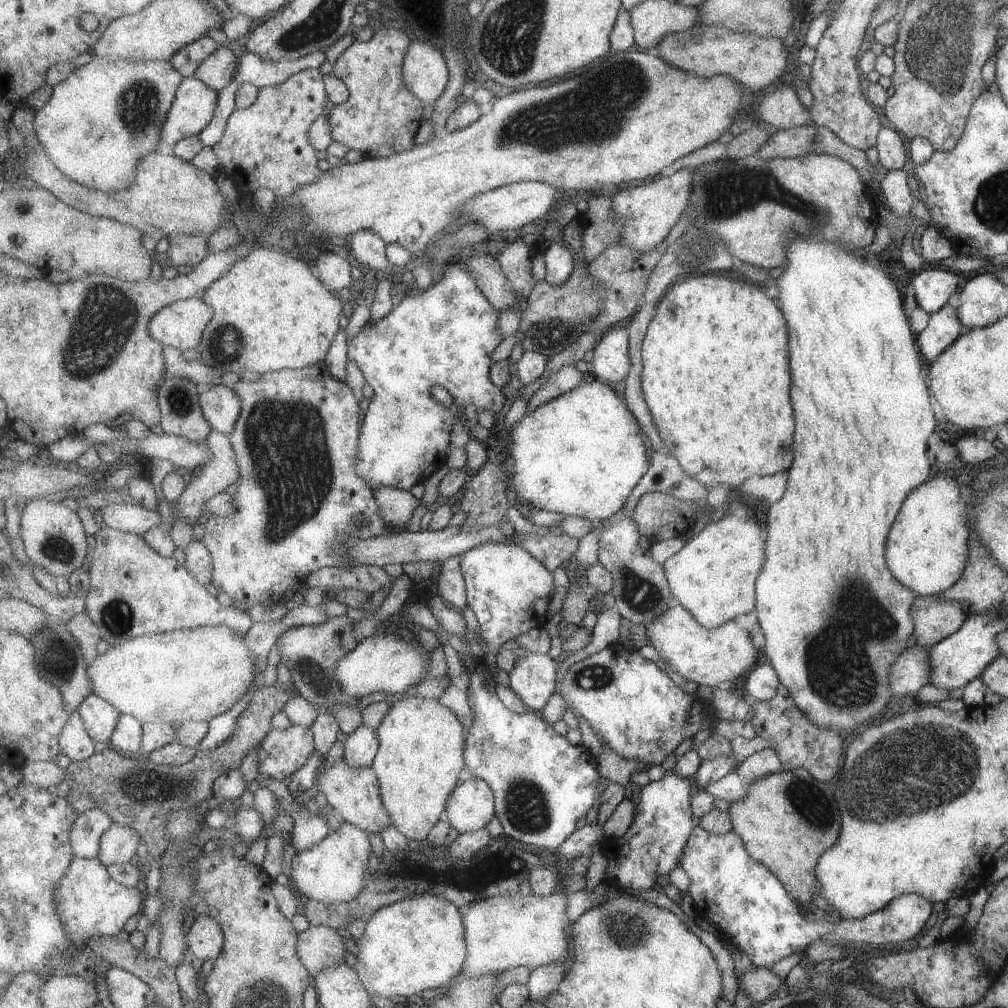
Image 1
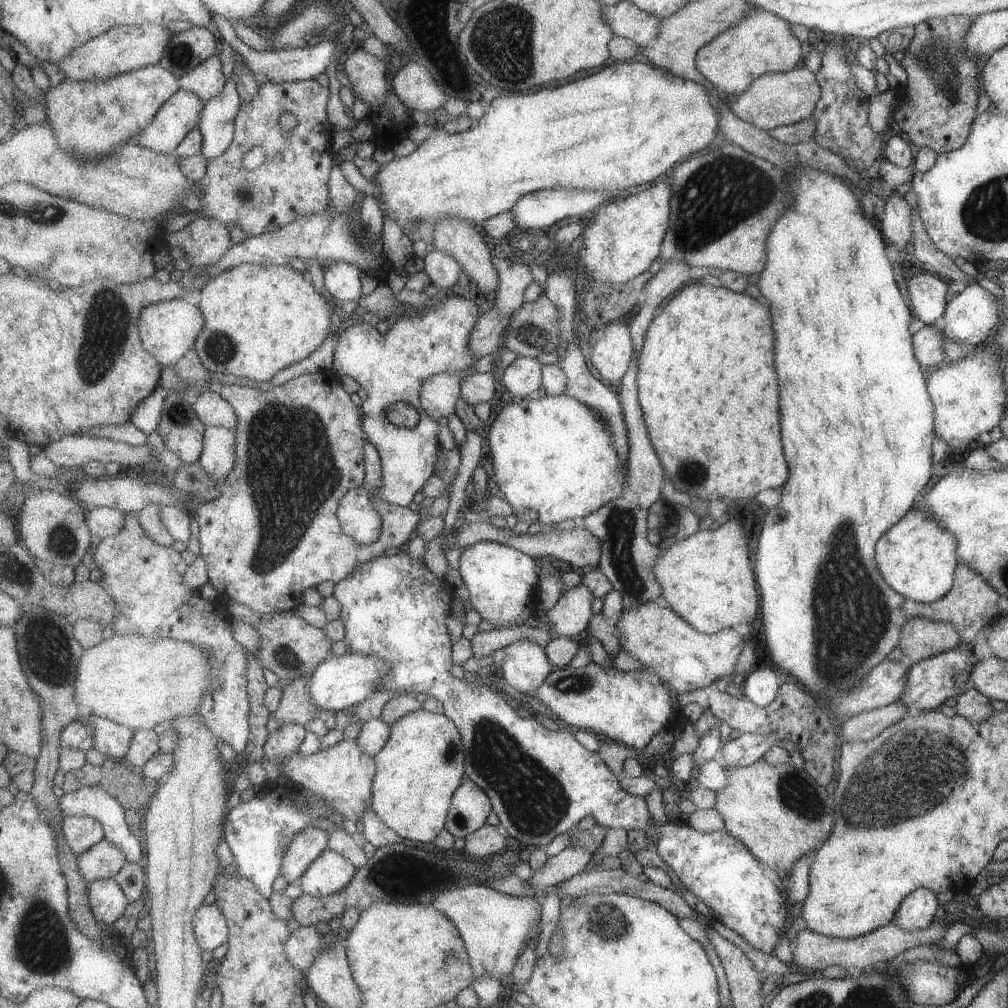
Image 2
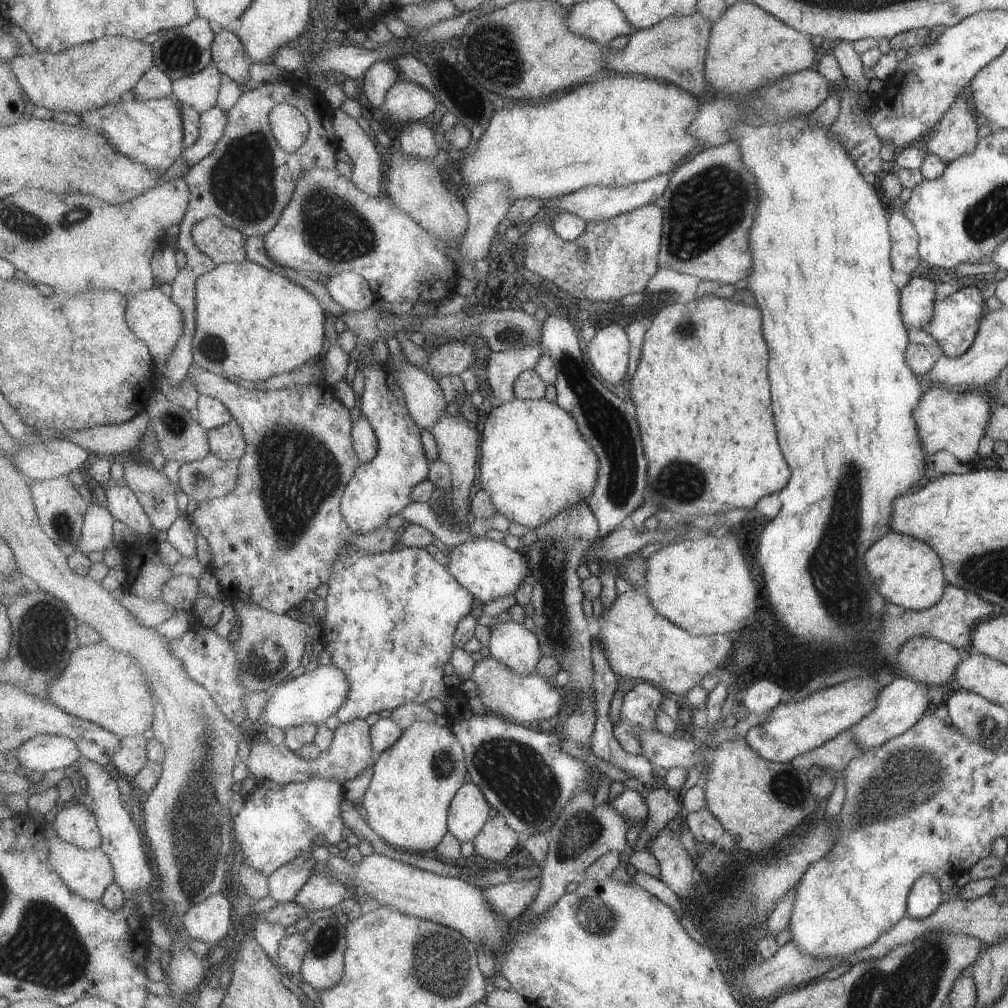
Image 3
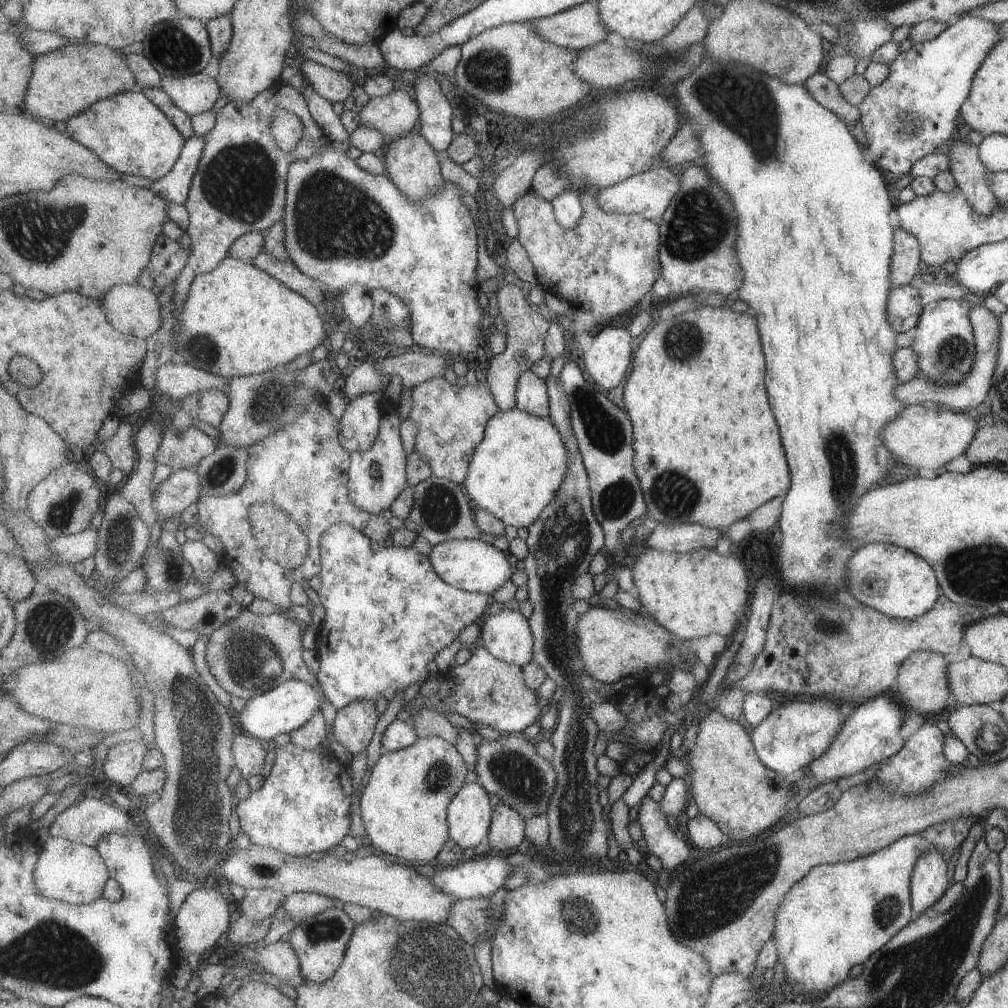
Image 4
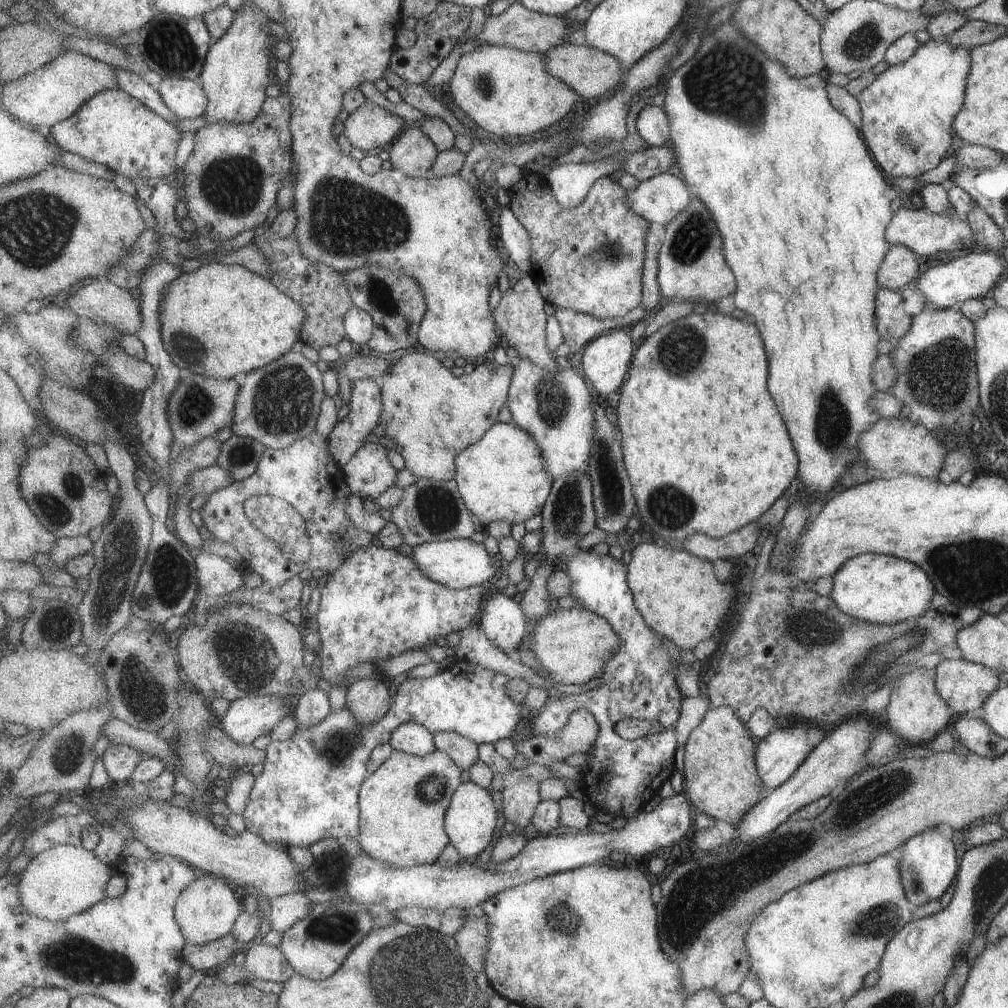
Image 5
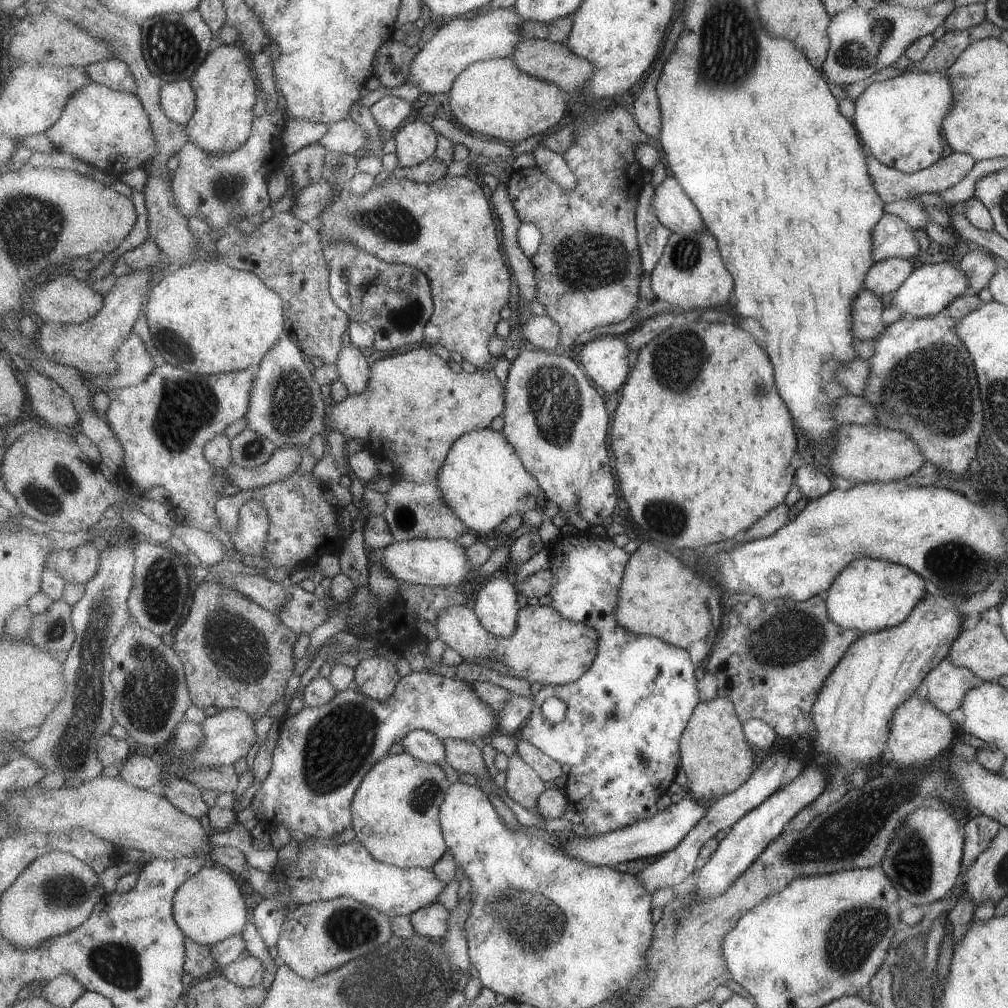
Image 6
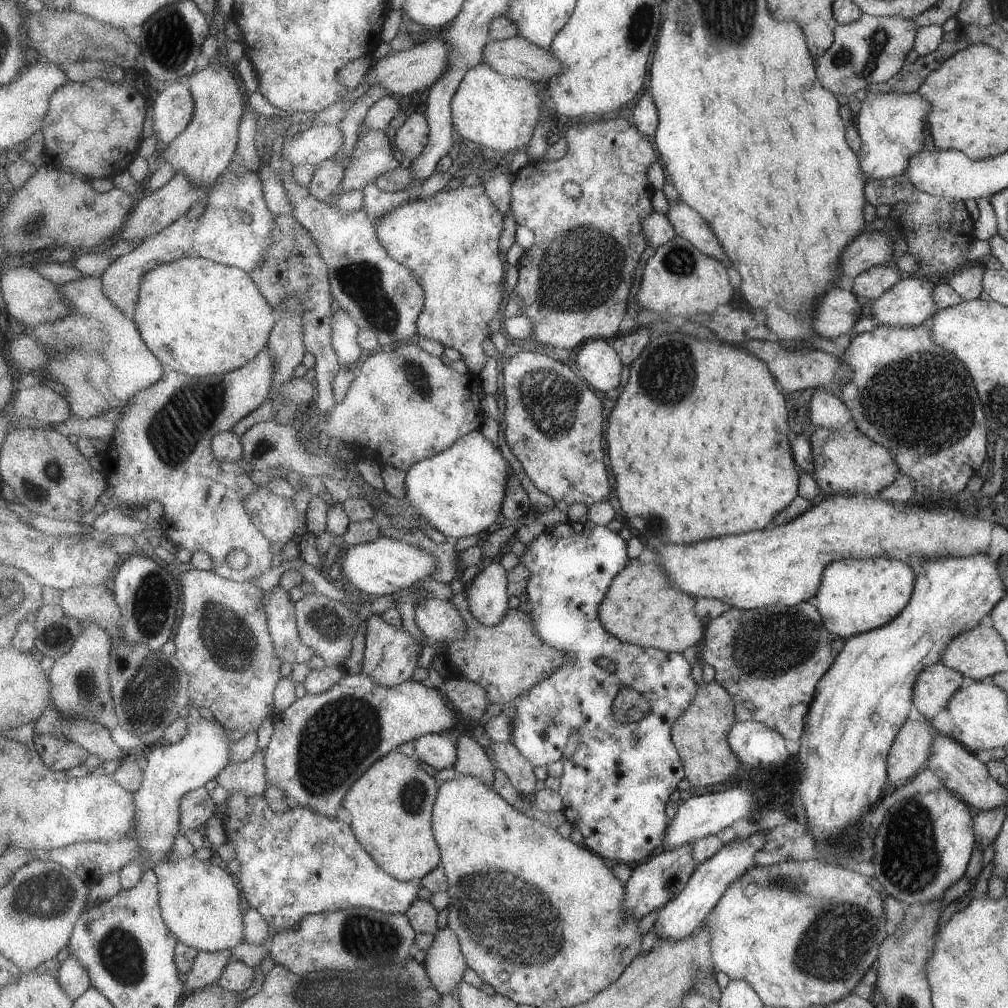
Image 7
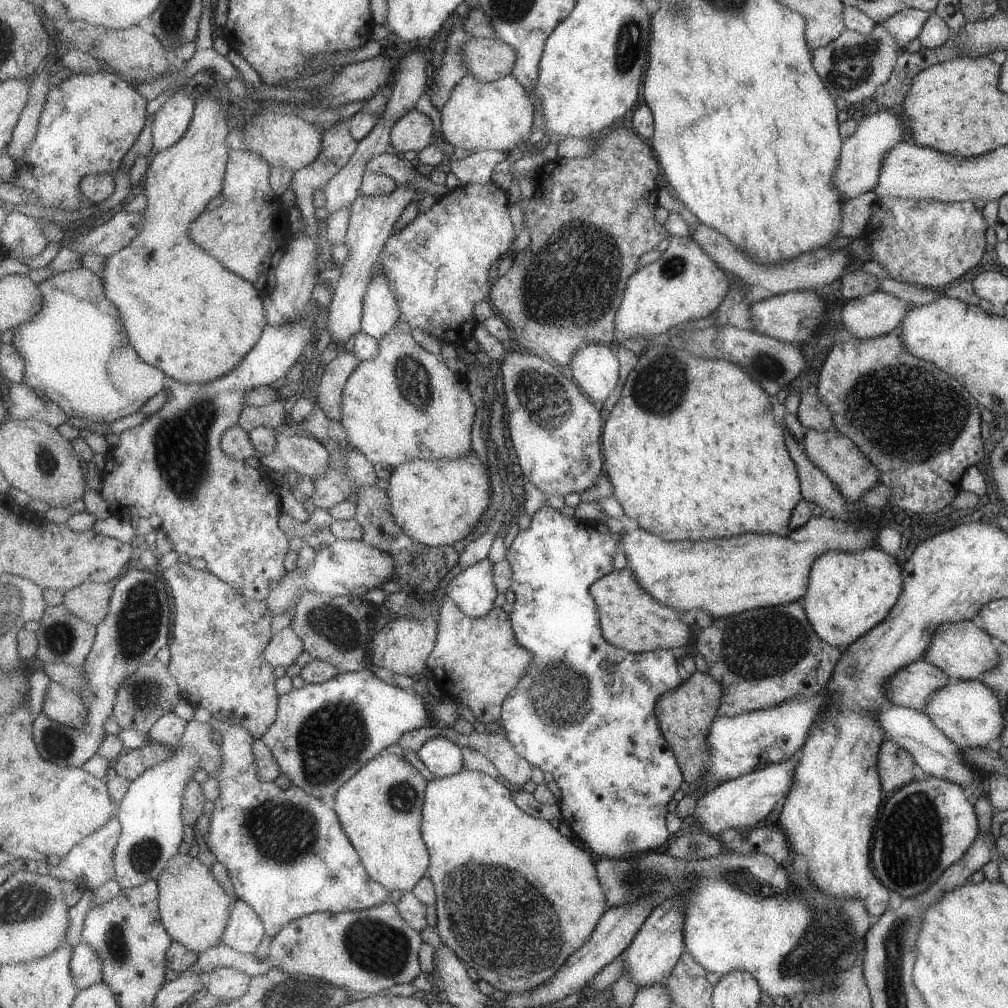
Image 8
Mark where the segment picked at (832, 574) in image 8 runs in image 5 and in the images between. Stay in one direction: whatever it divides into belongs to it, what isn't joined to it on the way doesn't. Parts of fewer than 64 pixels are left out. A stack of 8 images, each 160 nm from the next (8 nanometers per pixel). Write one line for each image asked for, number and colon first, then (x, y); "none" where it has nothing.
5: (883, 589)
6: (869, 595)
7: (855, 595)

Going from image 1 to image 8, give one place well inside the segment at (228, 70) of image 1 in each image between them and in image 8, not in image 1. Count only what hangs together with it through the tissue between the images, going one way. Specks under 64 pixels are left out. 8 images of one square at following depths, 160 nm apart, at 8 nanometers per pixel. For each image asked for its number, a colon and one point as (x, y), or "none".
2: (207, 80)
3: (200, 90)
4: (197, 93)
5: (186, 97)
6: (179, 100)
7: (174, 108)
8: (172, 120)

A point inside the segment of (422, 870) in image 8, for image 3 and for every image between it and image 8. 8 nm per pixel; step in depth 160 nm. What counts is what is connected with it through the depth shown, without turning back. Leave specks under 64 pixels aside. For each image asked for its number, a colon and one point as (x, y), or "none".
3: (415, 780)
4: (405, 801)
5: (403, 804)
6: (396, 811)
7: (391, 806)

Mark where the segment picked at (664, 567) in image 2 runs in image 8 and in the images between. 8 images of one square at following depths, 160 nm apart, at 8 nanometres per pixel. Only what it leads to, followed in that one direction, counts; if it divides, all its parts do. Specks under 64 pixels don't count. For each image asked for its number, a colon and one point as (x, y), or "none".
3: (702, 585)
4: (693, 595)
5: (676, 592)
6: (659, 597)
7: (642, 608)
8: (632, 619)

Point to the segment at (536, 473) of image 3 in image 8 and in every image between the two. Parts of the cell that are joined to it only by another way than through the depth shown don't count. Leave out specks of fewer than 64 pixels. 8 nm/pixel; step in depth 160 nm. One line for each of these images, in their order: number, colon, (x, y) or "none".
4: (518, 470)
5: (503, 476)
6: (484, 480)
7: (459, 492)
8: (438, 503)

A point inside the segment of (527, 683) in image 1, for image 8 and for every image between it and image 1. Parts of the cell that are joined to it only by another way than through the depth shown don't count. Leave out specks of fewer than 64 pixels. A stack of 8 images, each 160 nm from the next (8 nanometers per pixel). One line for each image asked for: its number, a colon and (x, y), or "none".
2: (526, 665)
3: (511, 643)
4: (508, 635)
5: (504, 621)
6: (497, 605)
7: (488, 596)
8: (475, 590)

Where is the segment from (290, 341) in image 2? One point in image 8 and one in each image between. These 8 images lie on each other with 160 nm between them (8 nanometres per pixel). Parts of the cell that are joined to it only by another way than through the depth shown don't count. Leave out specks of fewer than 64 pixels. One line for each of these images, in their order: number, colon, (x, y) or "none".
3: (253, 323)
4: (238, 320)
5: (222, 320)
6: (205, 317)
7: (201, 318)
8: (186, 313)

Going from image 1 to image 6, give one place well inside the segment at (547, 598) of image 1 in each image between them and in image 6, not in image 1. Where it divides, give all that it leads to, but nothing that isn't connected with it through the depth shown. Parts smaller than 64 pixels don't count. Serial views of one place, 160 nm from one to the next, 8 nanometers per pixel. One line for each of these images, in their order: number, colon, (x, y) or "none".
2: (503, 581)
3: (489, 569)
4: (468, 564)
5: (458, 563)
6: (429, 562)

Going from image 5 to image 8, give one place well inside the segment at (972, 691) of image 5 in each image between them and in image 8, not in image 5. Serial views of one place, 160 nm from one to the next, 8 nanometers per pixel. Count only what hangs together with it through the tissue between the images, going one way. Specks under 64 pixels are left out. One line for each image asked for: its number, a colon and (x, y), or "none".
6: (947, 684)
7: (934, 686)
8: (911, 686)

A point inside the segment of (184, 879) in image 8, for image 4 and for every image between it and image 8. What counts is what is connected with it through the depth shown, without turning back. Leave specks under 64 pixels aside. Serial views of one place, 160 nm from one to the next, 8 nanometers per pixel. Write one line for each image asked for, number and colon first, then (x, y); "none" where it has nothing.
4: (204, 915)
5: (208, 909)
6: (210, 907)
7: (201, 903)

+ + + + +

* **WHAT YOU WILL DO**:
The copy should hold every entry above word for word and none of the pictures.

* **WRITTEN REPLY**:
Image 1
Image 2
Image 3
Image 4
Image 5
Image 6
Image 7
Image 8
Mark where the segment picked at (832, 574) in image 8 runs in image 5 and in the images between. Stay in one direction: whatever it divides into belongs to it, what isn't joined to it on the way doesn't. Parts of fewer than 64 pixels are left out. A stack of 8 images, each 160 nm from the next (8 nanometers per pixel). Write one line for each image asked for, number and colon first, then (x, y); "none" where it has nothing.
5: (883, 589)
6: (869, 595)
7: (855, 595)

Going from image 1 to image 8, give one place well inside the segment at (228, 70) of image 1 in each image between them and in image 8, not in image 1. Count only what hangs together with it through the tissue between the images, going one way. Specks under 64 pixels are left out. 8 images of one square at following depths, 160 nm apart, at 8 nanometers per pixel. For each image asked for its number, a colon and one point as (x, y), or "none".
2: (207, 80)
3: (200, 90)
4: (197, 93)
5: (186, 97)
6: (179, 100)
7: (174, 108)
8: (172, 120)

A point inside the segment of (422, 870) in image 8, for image 3 and for every image between it and image 8. 8 nm per pixel; step in depth 160 nm. What counts is what is connected with it through the depth shown, without turning back. Leave specks under 64 pixels aside. For each image asked for its number, a colon and one point as (x, y), or "none".
3: (415, 780)
4: (405, 801)
5: (403, 804)
6: (396, 811)
7: (391, 806)

Mark where the segment picked at (664, 567) in image 2 runs in image 8 and in the images between. 8 images of one square at following depths, 160 nm apart, at 8 nanometres per pixel. Only what it leads to, followed in that one direction, counts; if it divides, all its parts do. Specks under 64 pixels don't count. For each image asked for its number, a colon and one point as (x, y), or "none".
3: (702, 585)
4: (693, 595)
5: (676, 592)
6: (659, 597)
7: (642, 608)
8: (632, 619)

Point to the segment at (536, 473) of image 3 in image 8 and in every image between the two. Parts of the cell that are joined to it only by another way than through the depth shown don't count. Leave out specks of fewer than 64 pixels. 8 nm/pixel; step in depth 160 nm. One line for each of these images, in their order: number, colon, (x, y) or "none".
4: (518, 470)
5: (503, 476)
6: (484, 480)
7: (459, 492)
8: (438, 503)

A point inside the segment of (527, 683) in image 1, for image 8 and for every image between it and image 1. Parts of the cell that are joined to it only by another way than through the depth shown don't count. Leave out specks of fewer than 64 pixels. A stack of 8 images, each 160 nm from the next (8 nanometers per pixel). One line for each image asked for: its number, a colon and (x, y), or "none".
2: (526, 665)
3: (511, 643)
4: (508, 635)
5: (504, 621)
6: (497, 605)
7: (488, 596)
8: (475, 590)

Where is the segment from (290, 341) in image 2? One point in image 8 and one in each image between. These 8 images lie on each other with 160 nm between them (8 nanometres per pixel). Parts of the cell that are joined to it only by another way than through the depth shown don't count. Leave out specks of fewer than 64 pixels. One line for each of these images, in their order: number, colon, (x, y) or "none".
3: (253, 323)
4: (238, 320)
5: (222, 320)
6: (205, 317)
7: (201, 318)
8: (186, 313)

Going from image 1 to image 6, give one place well inside the segment at (547, 598) of image 1 in each image between them and in image 6, not in image 1. Where it divides, give all that it leads to, but nothing that isn't connected with it through the depth shown. Parts smaller than 64 pixels don't count. Serial views of one place, 160 nm from one to the next, 8 nanometers per pixel. One line for each of these images, in their order: number, colon, (x, y) or "none".
2: (503, 581)
3: (489, 569)
4: (468, 564)
5: (458, 563)
6: (429, 562)

Going from image 5 to image 8, give one place well inside the segment at (972, 691) of image 5 in each image between them and in image 8, not in image 5. Serial views of one place, 160 nm from one to the next, 8 nanometers per pixel. Count only what hangs together with it through the tissue between the images, going one way. Specks under 64 pixels are left out. One line for each image asked for: its number, a colon and (x, y), or "none".
6: (947, 684)
7: (934, 686)
8: (911, 686)

A point inside the segment of (184, 879) in image 8, for image 4 and for every image between it and image 8. What counts is what is connected with it through the depth shown, without turning back. Leave specks under 64 pixels aside. Serial views of one place, 160 nm from one to the next, 8 nanometers per pixel. Write one line for each image asked for, number and colon first, then (x, y); "none" where it has nothing.
4: (204, 915)
5: (208, 909)
6: (210, 907)
7: (201, 903)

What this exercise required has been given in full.